§ **WHAT IS REQUIRED**:
Restate the whole of the data below word for word, skipping the images.

§ **EXTRACTED INFORMATION**:
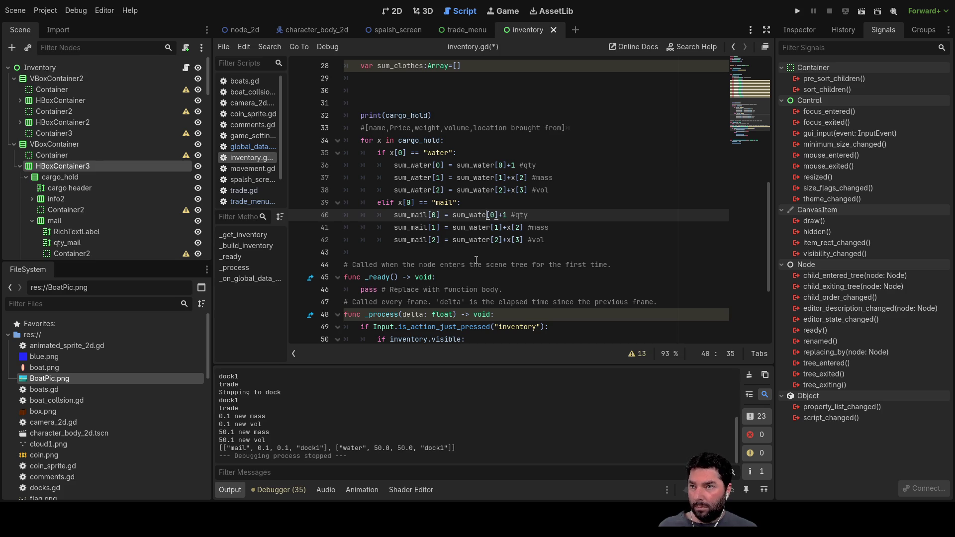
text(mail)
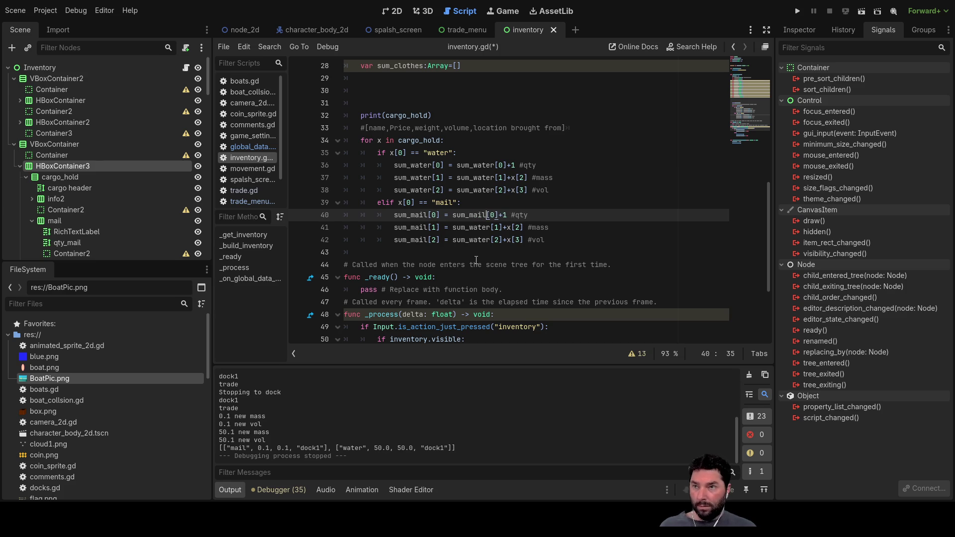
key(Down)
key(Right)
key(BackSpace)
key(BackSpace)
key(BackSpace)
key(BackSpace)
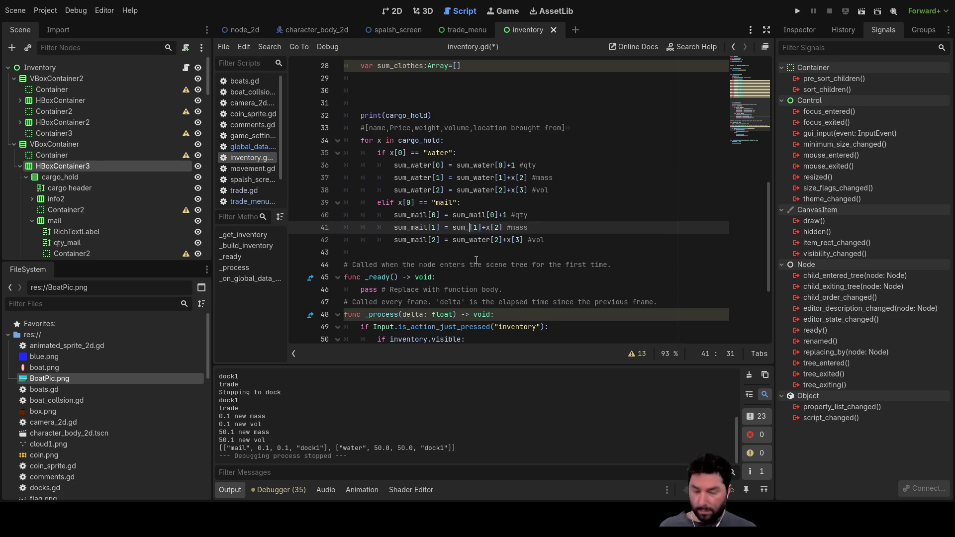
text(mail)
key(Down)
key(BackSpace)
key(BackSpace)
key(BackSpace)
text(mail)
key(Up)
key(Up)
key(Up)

§ **WRITTEN ANSWER**:
text(mail)
key(Down)
key(Right)
key(BackSpace)
key(BackSpace)
key(BackSpace)
key(BackSpace)
text(mail)
key(Down)
key(BackSpace)
key(BackSpace)
key(BackSpace)
text(mail)
key(Up)
key(Up)
key(Up)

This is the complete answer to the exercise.